Every entry below should be repeated exactly; the pictures should not.

* SOURCE MATERIAL *
------------------------------------------------

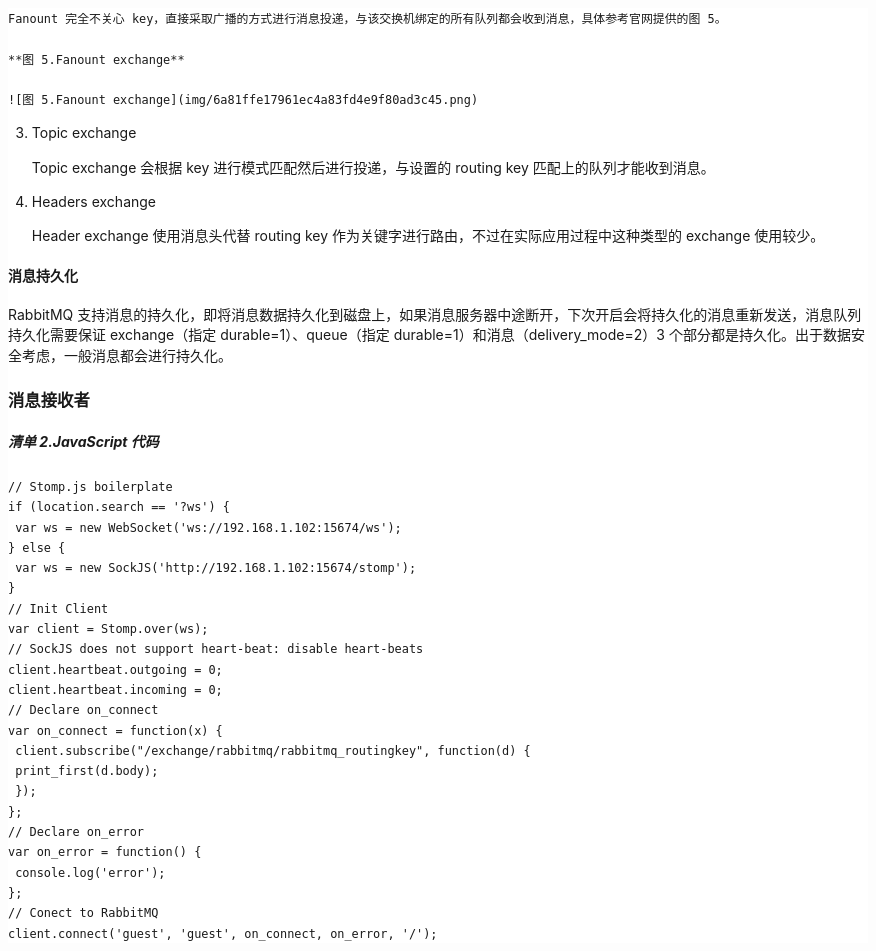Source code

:     Fanount 完全不关心 key，直接采取广播的方式进行消息投递，与该交换机绑定的所有队列都会收到消息，具体参考官网提供的图 5。

    **图 5.Fanount exchange**

    ![图 5.Fanount exchange](img/6a81ffe17961ec4a83fd4e9f80ad3c45.png)

3.  Topic exchange

    Topic exchange 会根据 key 进行模式匹配然后进行投递，与设置的 routing key 匹配上的队列才能收到消息。

4.  Headers exchange

    Header exchange 使用消息头代替 routing key 作为关键字进行路由，不过在实际应用过程中这种类型的 exchange 使用较少。

#### 消息持久化

RabbitMQ 支持消息的持久化，即将消息数据持久化到磁盘上，如果消息服务器中途断开，下次开启会将持久化的消息重新发送，消息队列持久化需要保证 exchange（指定 durable=1）、queue（指定 durable=1）和消息（delivery_mode=2）3 个部分都是持久化。出于数据安全考虑，一般消息都会进行持久化。

### 消息接收者

##### 清单 2.JavaScript 代码

```
// Stomp.js boilerplate
if (location.search == '?ws') {
 var ws = new WebSocket('ws://192.168.1.102:15674/ws');
} else {
 var ws = new SockJS('http://192.168.1.102:15674/stomp');
}
// Init Client
var client = Stomp.over(ws);
// SockJS does not support heart-beat: disable heart-beats
client.heartbeat.outgoing = 0;
client.heartbeat.incoming = 0;
// Declare on_connect
var on_connect = function(x) {
 client.subscribe("/exchange/rabbitmq/rabbitmq_routingkey", function(d) {
 print_first(d.body);
 });
};
// Declare on_error
var on_error = function() {
 console.log('error');
};
// Conect to RabbitMQ
client.connect('guest', 'guest', on_connect, on_error, '/'); 
```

------------------------------------------------

* ANSWER SPACE *
Source code

:     Fanount 完全不关心 key，直接采取广播的方式进行消息投递，与该交换机绑定的所有队列都会收到消息，具体参考官网提供的图 5。

    **图 5.Fanount exchange**

    ![图 5.Fanount exchange](img/6a81ffe17961ec4a83fd4e9f80ad3c45.png)

3.  Topic exchange

    Topic exchange 会根据 key 进行模式匹配然后进行投递，与设置的 routing key 匹配上的队列才能收到消息。

4.  Headers exchange

    Header exchange 使用消息头代替 routing key 作为关键字进行路由，不过在实际应用过程中这种类型的 exchange 使用较少。

#### 消息持久化

RabbitMQ 支持消息的持久化，即将消息数据持久化到磁盘上，如果消息服务器中途断开，下次开启会将持久化的消息重新发送，消息队列持久化需要保证 exchange（指定 durable=1）、queue（指定 durable=1）和消息（delivery_mode=2）3 个部分都是持久化。出于数据安全考虑，一般消息都会进行持久化。

### 消息接收者

##### 清单 2.JavaScript 代码

```
// Stomp.js boilerplate
if (location.search == '?ws') {
 var ws = new WebSocket('ws://192.168.1.102:15674/ws');
} else {
 var ws = new SockJS('http://192.168.1.102:15674/stomp');
}
// Init Client
var client = Stomp.over(ws);
// SockJS does not support heart-beat: disable heart-beats
client.heartbeat.outgoing = 0;
client.heartbeat.incoming = 0;
// Declare on_connect
var on_connect = function(x) {
 client.subscribe("/exchange/rabbitmq/rabbitmq_routingkey", function(d) {
 print_first(d.body);
 });
};
// Declare on_error
var on_error = function() {
 console.log('error');
};
// Conect to RabbitMQ
client.connect('guest', 'guest', on_connect, on_error, '/'); 
```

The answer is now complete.